These days, you don't just have to simply worry about someone breaking into your home and stealing your money or belongings. These days, you have to worry about so much more. When thieves break into your home now, they don't just look for valuable things – they look for valuable information.
Virtually unheard of just a few short years ago, identity theft has become common enough that insurance companies, credit card companies and mortgage companies have begun offering coverage to protect consumers.
But how do you know who offers the best coverage for you?
First of all, you should compare deductibles. If the deductible is too high, the coverage may not be worth it, since the average identity theft victim spends about $800 in out of pocket expenses. Second, determine how the policy handles attorney's fees.
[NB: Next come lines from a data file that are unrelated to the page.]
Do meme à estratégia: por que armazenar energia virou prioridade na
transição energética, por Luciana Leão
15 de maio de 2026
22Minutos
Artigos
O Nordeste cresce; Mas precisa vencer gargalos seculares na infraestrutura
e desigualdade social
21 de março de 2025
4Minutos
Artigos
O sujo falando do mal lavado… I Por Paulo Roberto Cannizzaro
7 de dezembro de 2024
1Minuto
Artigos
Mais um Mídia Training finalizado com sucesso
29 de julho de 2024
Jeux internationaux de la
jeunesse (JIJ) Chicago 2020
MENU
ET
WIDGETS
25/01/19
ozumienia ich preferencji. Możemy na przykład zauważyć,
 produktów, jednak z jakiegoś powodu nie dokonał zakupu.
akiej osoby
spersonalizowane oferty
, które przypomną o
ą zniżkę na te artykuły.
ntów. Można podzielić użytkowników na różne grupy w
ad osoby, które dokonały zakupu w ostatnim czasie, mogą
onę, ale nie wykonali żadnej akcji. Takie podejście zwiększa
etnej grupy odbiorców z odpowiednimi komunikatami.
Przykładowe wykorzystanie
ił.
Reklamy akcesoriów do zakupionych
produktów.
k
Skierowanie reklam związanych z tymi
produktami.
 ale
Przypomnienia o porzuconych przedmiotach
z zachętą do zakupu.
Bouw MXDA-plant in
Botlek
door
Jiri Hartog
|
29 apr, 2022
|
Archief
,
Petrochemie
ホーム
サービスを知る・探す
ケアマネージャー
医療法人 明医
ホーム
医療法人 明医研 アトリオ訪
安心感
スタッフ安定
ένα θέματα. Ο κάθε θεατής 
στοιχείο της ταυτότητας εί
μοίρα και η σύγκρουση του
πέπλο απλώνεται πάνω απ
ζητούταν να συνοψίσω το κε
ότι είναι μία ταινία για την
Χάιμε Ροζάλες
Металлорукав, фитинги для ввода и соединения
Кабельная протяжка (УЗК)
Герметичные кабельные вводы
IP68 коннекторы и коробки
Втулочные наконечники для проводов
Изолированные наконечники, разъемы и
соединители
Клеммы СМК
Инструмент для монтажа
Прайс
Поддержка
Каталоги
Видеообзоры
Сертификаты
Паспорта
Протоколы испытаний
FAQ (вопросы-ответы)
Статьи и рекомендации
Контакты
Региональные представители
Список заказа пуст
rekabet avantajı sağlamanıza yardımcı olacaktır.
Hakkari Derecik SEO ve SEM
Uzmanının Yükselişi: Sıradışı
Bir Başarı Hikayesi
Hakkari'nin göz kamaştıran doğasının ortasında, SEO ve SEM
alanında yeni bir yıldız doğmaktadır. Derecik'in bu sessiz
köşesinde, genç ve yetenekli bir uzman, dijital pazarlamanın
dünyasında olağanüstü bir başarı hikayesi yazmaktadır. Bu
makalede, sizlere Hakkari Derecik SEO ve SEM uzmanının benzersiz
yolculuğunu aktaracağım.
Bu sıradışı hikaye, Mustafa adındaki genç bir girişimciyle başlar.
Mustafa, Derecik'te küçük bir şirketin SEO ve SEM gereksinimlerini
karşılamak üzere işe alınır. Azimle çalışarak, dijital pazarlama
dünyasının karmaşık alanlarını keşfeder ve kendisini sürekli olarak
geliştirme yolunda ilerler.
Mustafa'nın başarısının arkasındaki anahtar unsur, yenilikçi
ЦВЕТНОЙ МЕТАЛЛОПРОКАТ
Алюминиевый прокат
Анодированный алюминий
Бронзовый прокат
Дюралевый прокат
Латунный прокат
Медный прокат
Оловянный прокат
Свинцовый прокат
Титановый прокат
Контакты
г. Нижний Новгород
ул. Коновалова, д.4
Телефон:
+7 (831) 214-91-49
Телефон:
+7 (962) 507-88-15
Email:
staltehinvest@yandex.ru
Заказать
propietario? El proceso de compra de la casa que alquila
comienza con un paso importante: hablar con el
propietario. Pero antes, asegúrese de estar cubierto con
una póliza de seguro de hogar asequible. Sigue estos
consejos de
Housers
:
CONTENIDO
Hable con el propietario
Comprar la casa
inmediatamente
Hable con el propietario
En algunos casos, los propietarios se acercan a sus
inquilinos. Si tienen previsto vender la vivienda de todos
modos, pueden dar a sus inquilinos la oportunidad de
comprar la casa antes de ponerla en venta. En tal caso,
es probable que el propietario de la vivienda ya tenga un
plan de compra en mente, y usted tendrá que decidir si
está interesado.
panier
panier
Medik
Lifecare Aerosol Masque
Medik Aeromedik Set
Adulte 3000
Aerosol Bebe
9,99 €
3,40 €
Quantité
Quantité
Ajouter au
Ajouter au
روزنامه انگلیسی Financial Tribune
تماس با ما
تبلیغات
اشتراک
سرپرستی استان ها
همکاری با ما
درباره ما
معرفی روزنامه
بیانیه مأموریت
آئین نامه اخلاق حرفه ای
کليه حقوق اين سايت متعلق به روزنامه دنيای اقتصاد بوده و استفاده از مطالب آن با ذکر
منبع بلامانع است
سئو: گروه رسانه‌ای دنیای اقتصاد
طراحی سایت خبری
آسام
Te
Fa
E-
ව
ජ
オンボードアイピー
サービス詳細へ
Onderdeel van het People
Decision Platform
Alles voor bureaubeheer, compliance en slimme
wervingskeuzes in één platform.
If you are sued as a result of an identity theft, you'll want to be sure the policy you choose will cover those fees.
Check to see if the policies cover denied credit. All too often, consumers don't know they've become identity theft victims until they apply for credit and are turned down. You should know how your policy would respond to reapplying for credit in addition to removing negative items from your credit report.
Take a look at how the policy handles lost wages. Most people spend an average of 175 hours to correct problems associated with identity theft. Chances are, you'll have to take some time off from your job to deal with this problem.
Last of all, analyze the premiums. If all of the coverages for each policy are identical, then it may just simply come down to purchasing the coverage that's the cheapest.